September 13, 2019
The security situation in the Anglophone regions of Cameroon continue to deteriorate. Over 2,000 people have been killed and more than 200 villages have been partially or completely burned due to the armed conflicts between separatist groups and the Cameroonian military. More than 530,000 people have been internally displaced and about 50,000 people are now refugees. The economic impact of the conflict has not only been devastating the Anglophone regions but the entire country.
The Educational sector has also been greatly affected with over 700,000 children not attending school in the Anglophone regions of Cameroon. Prior to October 2016, more than 6,000 schools were operational within these regions but as of December 2018, less than 100 schools were operational and over 40 schools were burned down.
With another school year beginning there are calls for children to return to school, but this is dangerous if the fighting continues. In order for children to get the education they deserve, the fighting should stop.
The State Department and Congress have issued statements urging that inclusive dialogue be engaged as a way out of the current crisis and that humanitarian aid workers be allowed unhindered access to the North West and South West regions
Please contact your Senators and urge them to pass S.RES.292 calling on the Government of Cameroon and armed separatist groups to respect the human rights of all Cameroonian citizens, to end all violence, and to pursue an inclusive dialogue to resolve the conflict in the Northwest and Southwest regions. Also contact your Representatives and thank them for passing a resolution for peaceful dialogue and unhindered access to humanitarian aid workers. Ask Congress to continue to monitor the situation and support a rapid resolution of the conflict in Cameroon.
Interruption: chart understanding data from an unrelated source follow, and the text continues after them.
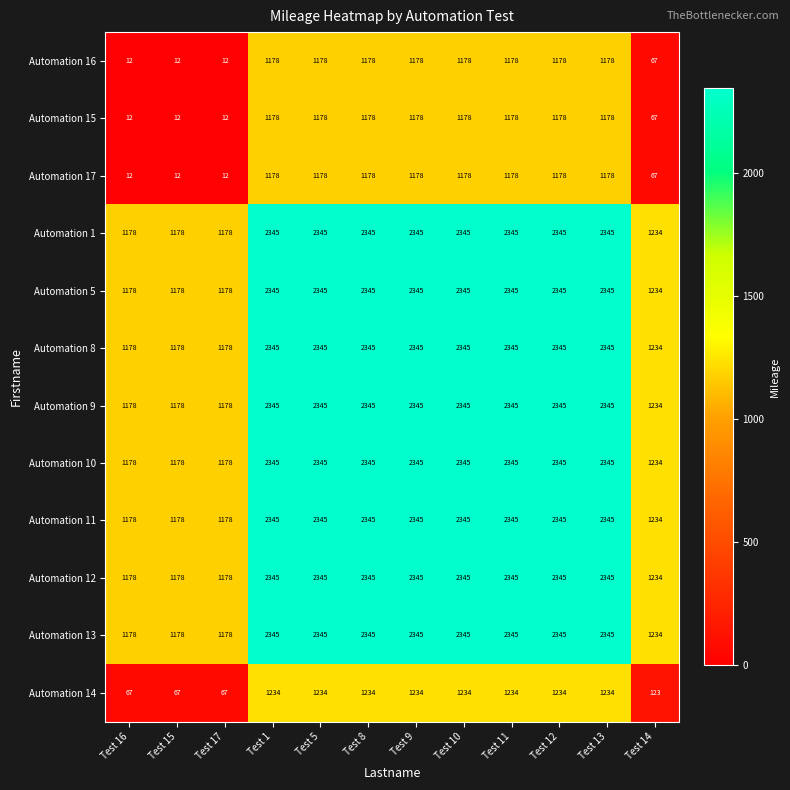

What is the spread (max minus min) of values at Test 12?

1167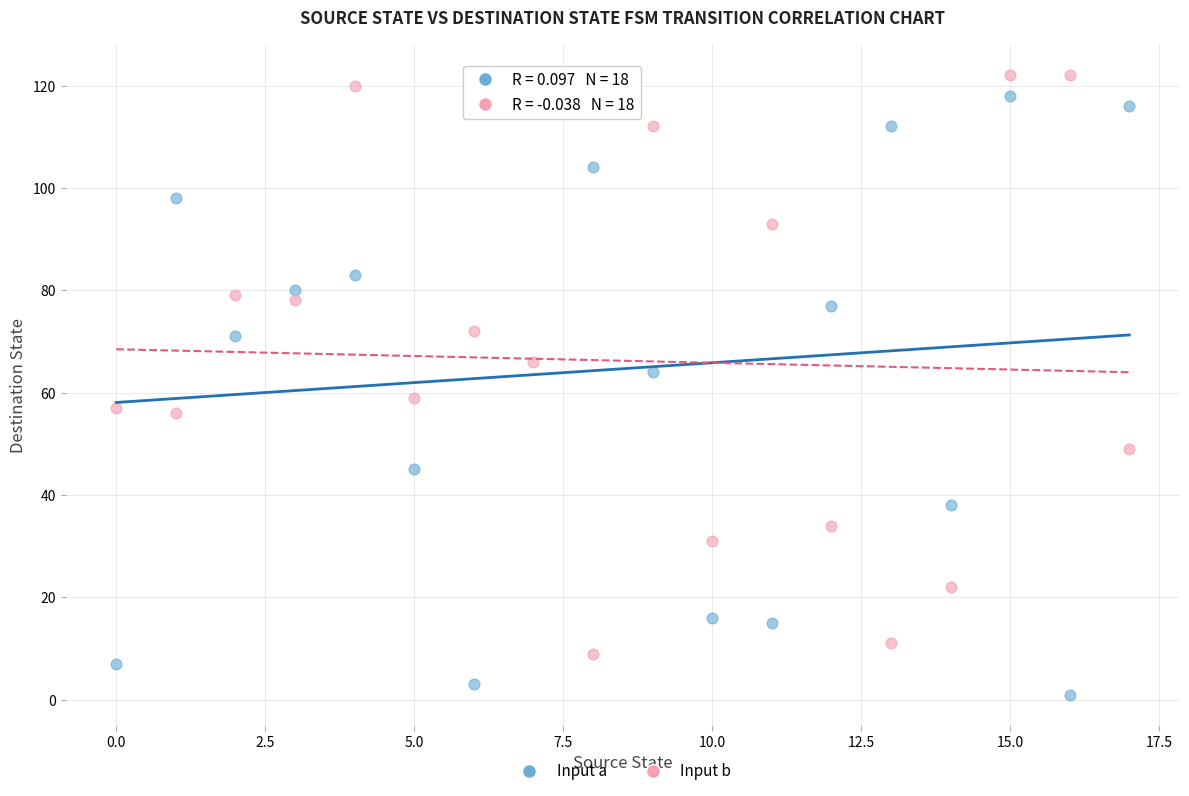

Which series has the largest Y range (max minus min)?

Input a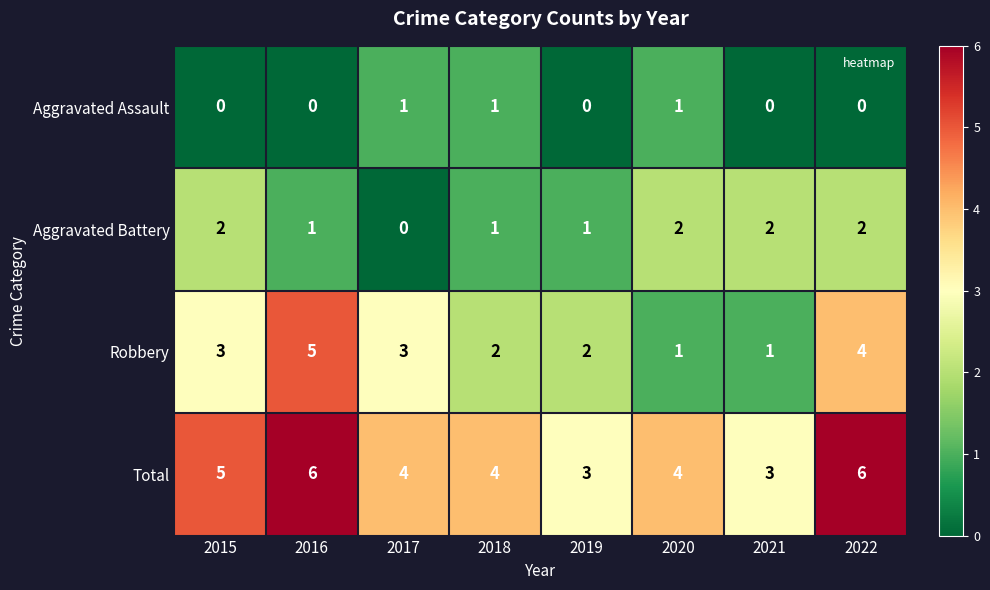

At 2016, list the series in order from smallest to largest.

Aggravated Assault, Aggravated Battery, Robbery, Total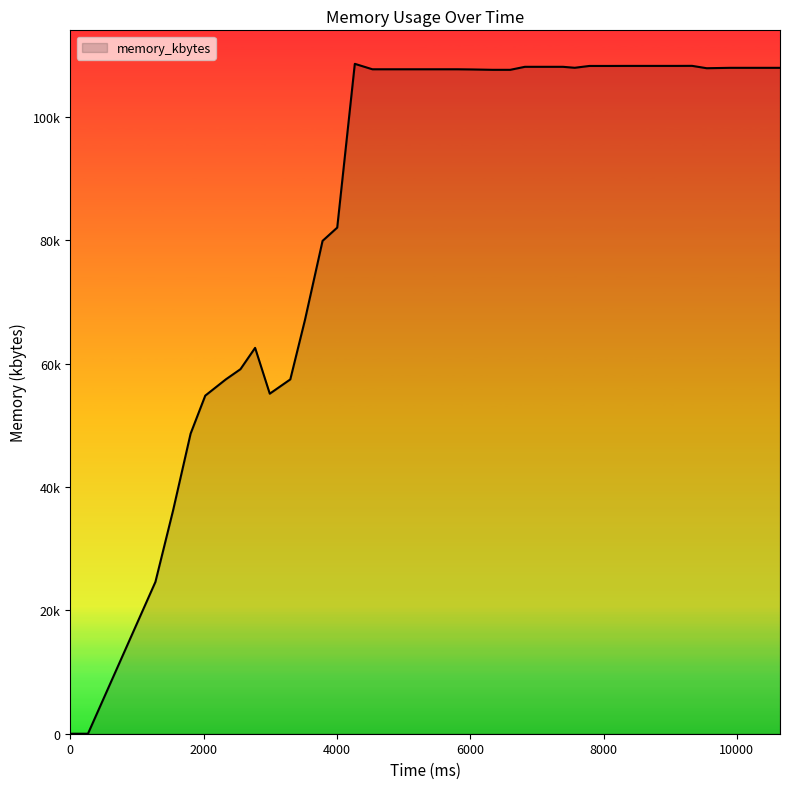

What is the difference between the second highest and second lowest values?

108324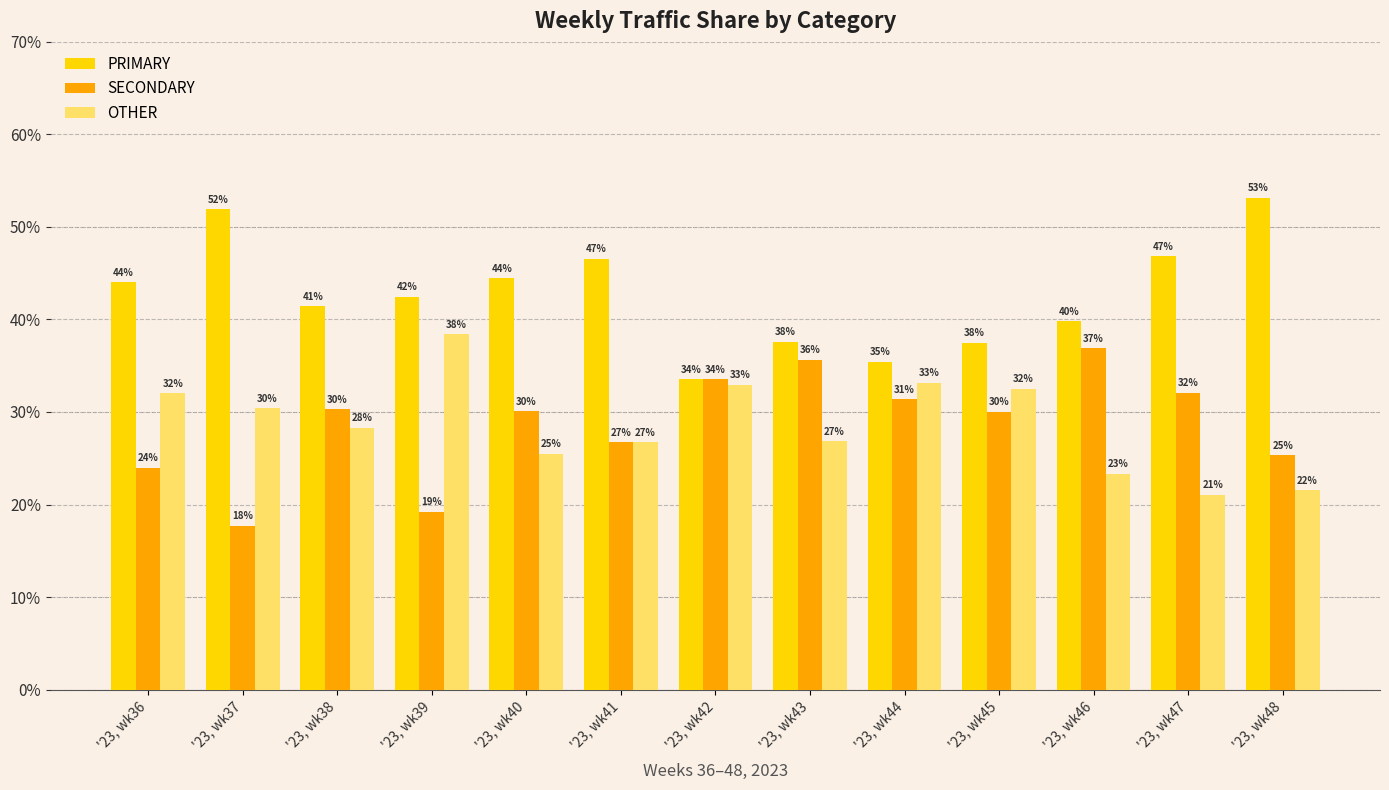

What are all the series names shown in the legend?

PRIMARY, SECONDARY, OTHER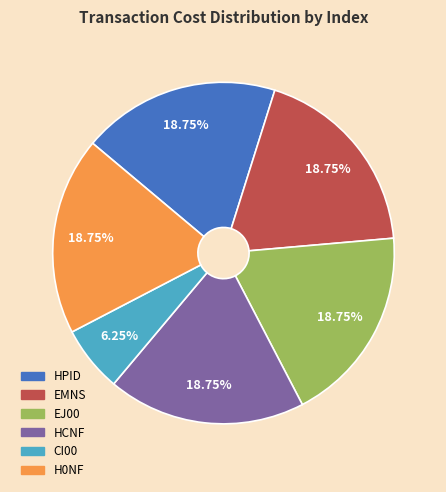

How many segments does this pie chart have?

6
Cameroon has been in turmoil since 2016 as a result of what is called the Anglophone Crisis following complaints by English speaking Cameroonians of their marginalization within the Republic of Cameroon. In 1919, after the defeat of Germany in World War I, the League of Nations divided the German colony of Cameroon between France and England. Eventually 80% of Cameroon was managed by France as a United Nations (UN) trust territory and 20% was managed by England. In 1960, the French section, received independence while the part administered by England continued to be a UN trust territory. Then in 1961, the United Nations gave Anglophone Cameroon two options for independence: joining either the independent French Cameroon or the Federal Republic of Nigeria. Anglophone Cameroon voted to join French Cameroon, but forgot that colonization by France and England caused Cameroonians to acquire two different cultures. The joining of two cultures nonetheless came about, however the cohabitation has been poorly managed by the government and the Anglophone minority have long felt marginalized.